Friday, February 17, 2012

Time to Recognize the Blair Government’s Criminality



By John Pilger

"In the kabuki theater of British parliamentary politics, great crimes do not happen and criminals go free. It is theater after all; the pirouettes matter, not actions taken at remove in distance and culture from their consequences. It is a secure arrangement guarded by cast and critics alike. The farewell speech of one of the most artful, Tony Blair, had "a sense of moral conviction running through it," effused the television presenter Jon Snow, as if Blair’s appeal to kabuki devotees was mystical. That he was a war criminal was irrelevant.

The suppression of Blair’s criminality and that of his administrations is described in Gareth Peirce’s Dispatches from the Dark Side: on torture and the death of justice, published in paperback this month by Verso. Peirce is Britain’s most distinguished human rights lawyer; her pursuit of infamous miscarriages of justice and justice for the victims of state crimes, such as torture and rendition, is unsurpassed.....

Immersed in its misadventure and lies, listening only to their leader’s crooned "sincerity," the Labor government consulted no one who spoke the truth. Peirce cites one of the most reliable sources, Conflicts Forum, run by the former British intelligence officer Alastair Crooke, who argued that to "isolate and demonize [Islamic] groups that have support on the ground, the perception is reinforced that the west only understands the language of military strength." In wilfully denying this truth, Blair, Campbell and their echoes planted the roots of the 7/7 attacks in London.

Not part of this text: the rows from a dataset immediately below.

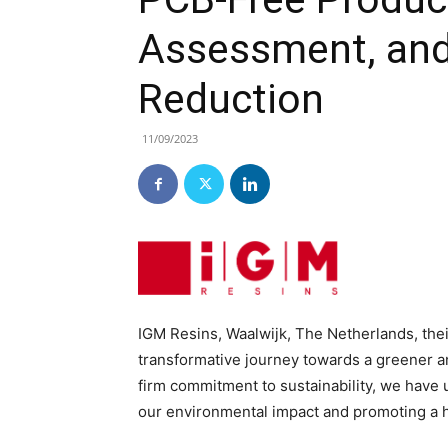
Assessment, and
Reduction
11/09/2023
IGM Resins, Waalwijk, The Netherlands, their
transformative journey towards a greener a
firm commitment to sustainability, we have
our environmental impact and promoting a h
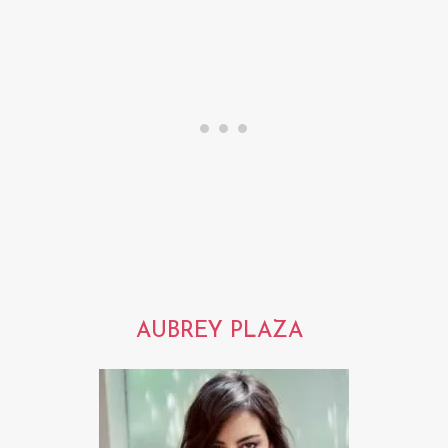
AUBREY PLAZA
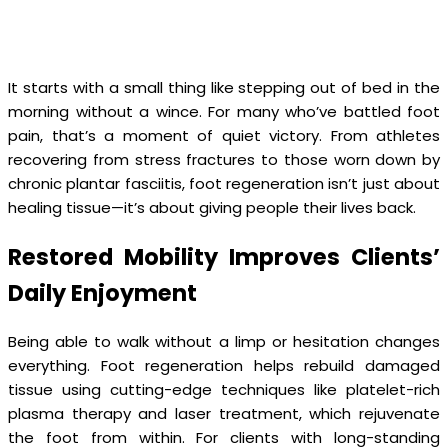
It starts with a small thing like stepping out of bed in the
morning without a wince. For many who’ve battled foot
pain, that’s a moment of quiet victory. From athletes
recovering from stress fractures to those worn down by
chronic plantar fasciitis, foot regeneration isn’t just about
healing tissue—it’s about giving people their lives back.
Restored Mobility Improves Clients’
Daily Enjoyment
Being able to walk without a limp or hesitation changes
everything. Foot regeneration helps rebuild damaged
tissue using cutting-edge techniques like platelet-rich
plasma therapy and laser treatment, which rejuvenate
the foot from within. For clients with long-standing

Today, another Afghanistan and Iraq beckons in Syria and Iran, perhaps even a world war. Once again, voices such as Crooke’s attempt to explain to a media salivating for " intervention" in Syria that the civil war in that country requires skilled, patient negotiation, not the provocations of the British SAS and the familiar, bought-and-paid-for exiles who ride in Anglo-America’s Trojan Horse."